### [Exercise aim]
With the pictures left out, write out the records verbatim.

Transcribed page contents
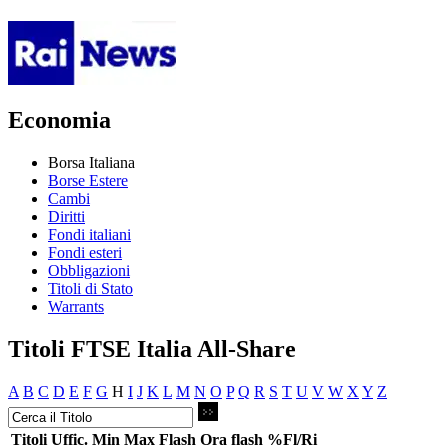
Economia
Borsa Italiana
Borse Estere
Cambi
Diritti
Fondi italiani
Fondi esteri
Obbligazioni
Titoli di Stato
Warrants
Titoli FTSE Italia All-Share
A
B
C
D
E
F
G
H
I
J
K
L
M
N
O
P
Q
R
S
T
U
V
W
X
Y
Z
Titoli
Uffic.
Min
Max
Flash
Ora flash
%Fl/Ri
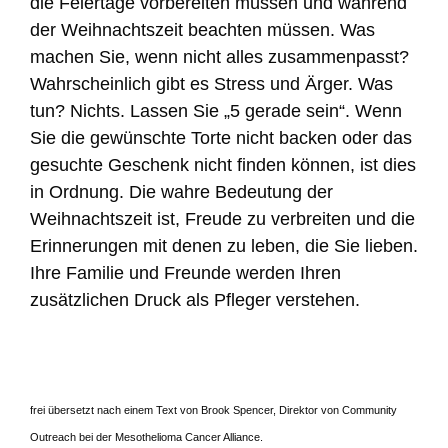
die Feiertage vorbereiten müssen und während
der Weihnachtszeit beachten müssen. Was
machen Sie, wenn nicht alles zusammenpasst?
Wahrscheinlich gibt es Stress und Ärger. Was
tun? Nichts. Lassen Sie „5 gerade sein“. Wenn
Sie die gewünschte Torte nicht backen oder das
gesuchte Geschenk nicht finden können, ist dies
in Ordnung. Die wahre Bedeutung der
Weihnachtszeit ist, Freude zu verbreiten und die
Erinnerungen mit denen zu leben, die Sie lieben.
Ihre Familie und Freunde werden Ihren
zusätzlichen Druck als Pfleger verstehen.
frei übersetzt nach einem Text von Brook Spencer, Direktor von Community
Outreach bei der Mesothelioma Cancer Alliance.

### [Answer space]
Economia
Borsa Italiana
Borse Estere
Cambi
Diritti
Fondi italiani
Fondi esteri
Obbligazioni
Titoli di Stato
Warrants
Titoli FTSE Italia All-Share
A
B
C
D
E
F
G
H
I
J
K
L
M
N
O
P
Q
R
S
T
U
V
W
X
Y
Z
Titoli
Uffic.
Min
Max
Flash
Ora flash
%Fl/Ri
die Feiertage vorbereiten müssen und während
der Weihnachtszeit beachten müssen. Was
machen Sie, wenn nicht alles zusammenpasst?
Wahrscheinlich gibt es Stress und Ärger. Was
tun? Nichts. Lassen Sie „5 gerade sein“. Wenn
Sie die gewünschte Torte nicht backen oder das
gesuchte Geschenk nicht finden können, ist dies
in Ordnung. Die wahre Bedeutung der
Weihnachtszeit ist, Freude zu verbreiten und die
Erinnerungen mit denen zu leben, die Sie lieben.
Ihre Familie und Freunde werden Ihren
zusätzlichen Druck als Pfleger verstehen.
frei übersetzt nach einem Text von Brook Spencer, Direktor von Community
Outreach bei der Mesothelioma Cancer Alliance.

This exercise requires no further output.